At the end of 2012, I looked forward to the new year with very little hope. Hope was a luxury that I refused to waste time and energy on. All I knew was, that if I was going to get anywhere beyond my situation in life, I had to ignore distractions like hope and keep moving forward. Now, at the end of 2013, I couldn't have more hope even if I asked for it. And I still neither need nor want it. The last year was proof that I could achieve what was I aiming for if I grit my teeth and worked for it. I have amassed a swath of new experiences, from software to socializing, and I feel far-better equipped to deal with the challenges of the present than any time before. Instead of fearing the obstacles, I welcome them, in anticipation of learning something new and seeing what I can accomplish with a little extra effort.

In conclusion, if I have any new years resolutions, it would be thus:

(1) If something goes wrong in my life, I won't needlessly despair. I'll pick myself up, dust myself off, and do what I do best. And if that doesn't work, I'll become better at what I need to do. If I learned anything from that past year, it's that effort is everything, and that you won't achieve anything if you don't try in the first place. There will be unexpected setbacks, embarrassing failures, and times where I'll be confronted by my own limitations, but I'll be damned if I don't make it to 2015 without being able to say that I worked hard anyway.

(2) When things go right for me, I won't let the success get to my head. In this field in particular, I've seen it happen far too often. People who gain a whole new sense of self-entitlement from whatever miniscule victory they've performed, and they expect to be heaped with unconditional praise from their new-found fans, and respect from everyone else. People like these rarely function well in the real world, especially when they have to provide for themselves, or god-forbid make small sacrifices to attain something they want. I hope I never become as egotistical as some of those that I've personally witnessed, and I like to think that it was multitude of positive and negative experiences in my life that will keep me down to earth.

(3) STOP. WORRYING.

(4) Now that bygones are bygones, get back to personal work again. It's about high time that I stop being afraid of changing my comfortable little routine and try to stay busy in my free time. Fearing failure is no longer a good excuse, and besides, it used to make me so happy anyway.

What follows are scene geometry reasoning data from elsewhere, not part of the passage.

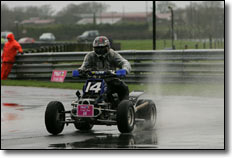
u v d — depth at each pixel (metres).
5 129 36.09
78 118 31.23
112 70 33.06
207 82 64.75
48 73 76.69
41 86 69.56
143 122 34.81
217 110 43.94
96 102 31.28
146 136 31.05
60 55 75.81
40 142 29.66
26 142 30.14
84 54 73.88
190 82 65.88
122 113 30.77
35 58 78.19
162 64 67.69
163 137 30.66
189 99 52.47
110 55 33.44
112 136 31.33
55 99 54.34
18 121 40.19
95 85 32.09
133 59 69.69
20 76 79.75
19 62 79.69
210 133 32.09
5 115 43.62
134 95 34.94
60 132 32.53
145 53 68.94
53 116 31.67
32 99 54.88
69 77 74.38
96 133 32.97
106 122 31.67
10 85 72.31
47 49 102.56
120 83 33.03
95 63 33.72
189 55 66.62
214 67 64.56
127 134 32.09
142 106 33.84
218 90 59.78
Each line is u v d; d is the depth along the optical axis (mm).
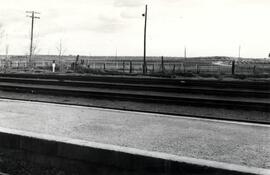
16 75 25031
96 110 10367
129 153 4855
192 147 6145
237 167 4332
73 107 10961
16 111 10062
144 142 6473
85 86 18125
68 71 34906
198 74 29953
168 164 4613
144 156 4762
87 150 5180
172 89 16016
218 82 18750
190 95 15195
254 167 4766
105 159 5035
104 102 13586
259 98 14148
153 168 4711
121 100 13797
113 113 9891
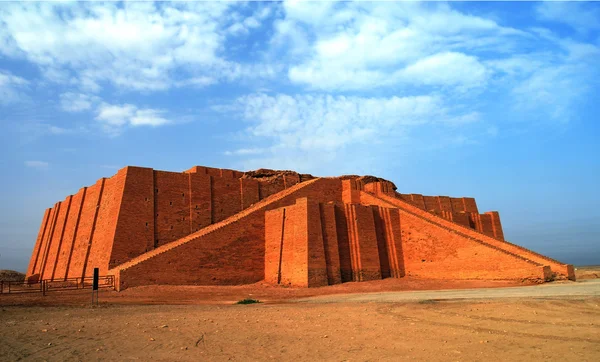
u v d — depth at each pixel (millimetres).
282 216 35031
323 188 42781
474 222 50188
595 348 10273
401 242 38000
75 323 15492
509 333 12312
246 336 12836
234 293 28750
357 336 12602
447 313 16188
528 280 28844
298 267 32406
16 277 54375
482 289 26156
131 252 35219
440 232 35062
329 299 24141
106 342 12117
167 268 31328
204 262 33062
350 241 35531
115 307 21062
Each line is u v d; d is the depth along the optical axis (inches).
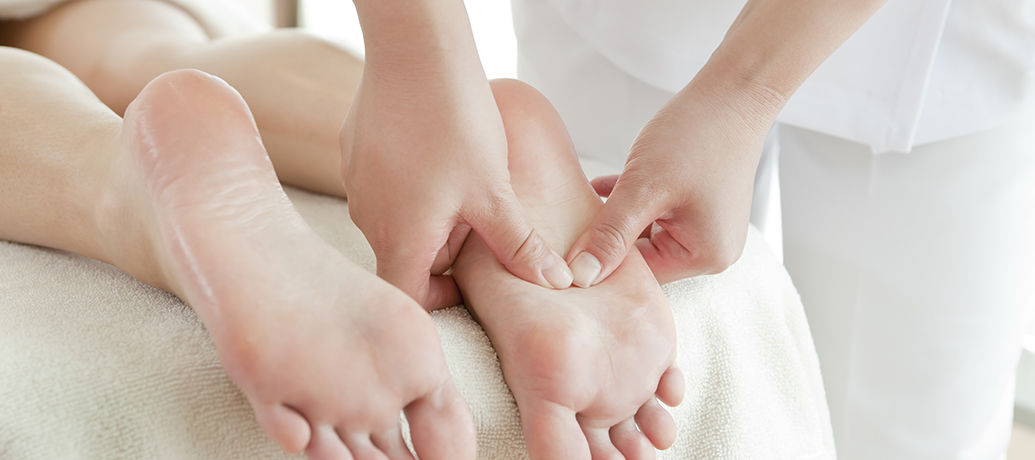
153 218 25.6
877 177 35.8
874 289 37.2
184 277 24.9
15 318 26.5
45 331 26.0
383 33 26.0
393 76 26.5
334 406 24.1
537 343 26.2
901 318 37.1
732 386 30.8
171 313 27.2
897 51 33.4
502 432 27.4
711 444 30.3
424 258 27.9
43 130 29.0
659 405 27.8
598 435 27.0
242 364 23.9
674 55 36.7
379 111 26.9
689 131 29.0
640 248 31.1
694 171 28.7
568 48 41.1
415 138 26.8
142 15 40.2
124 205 26.5
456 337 28.4
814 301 39.6
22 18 41.4
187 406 25.4
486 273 28.6
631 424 27.6
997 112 33.4
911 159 35.1
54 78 31.1
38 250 30.3
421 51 26.1
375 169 27.4
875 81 34.0
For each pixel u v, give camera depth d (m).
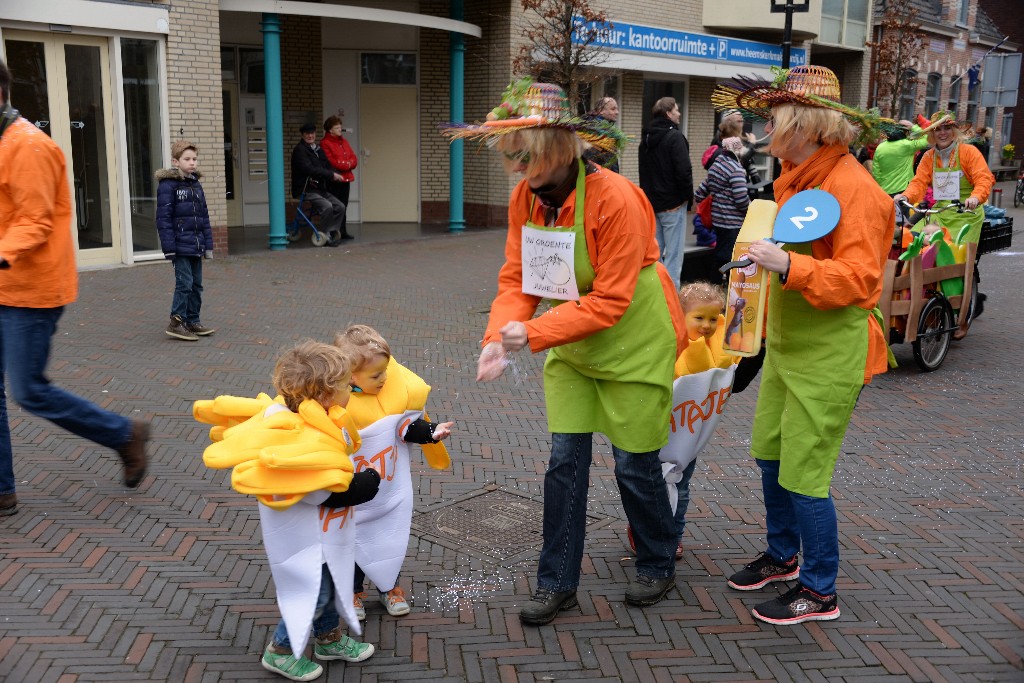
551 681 3.13
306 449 2.74
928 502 4.76
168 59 11.25
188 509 4.42
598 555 4.10
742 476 5.11
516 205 3.42
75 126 10.66
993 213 8.93
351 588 3.00
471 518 4.47
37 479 4.71
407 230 15.56
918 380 7.26
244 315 8.86
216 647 3.28
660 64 17.66
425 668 3.19
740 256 3.22
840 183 3.15
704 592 3.76
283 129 15.31
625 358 3.30
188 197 7.64
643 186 9.20
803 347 3.32
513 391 6.77
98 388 6.35
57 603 3.52
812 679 3.15
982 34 31.70
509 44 15.29
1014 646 3.36
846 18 23.06
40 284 4.02
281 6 12.05
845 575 3.92
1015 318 9.82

Thanks again to all the wonderful people in my life who stuck by my side through all the bad times and good, and if not, then take care and farewell. I just hope you too will be able to look back on a year of your life and be proud for yourself, and that you didn't feel the need to make others proud for you. And as always, stick to your true friends and family; they know best.

Also, I now have exactly 11,100 songs on my iPod. So there's that. Seeya!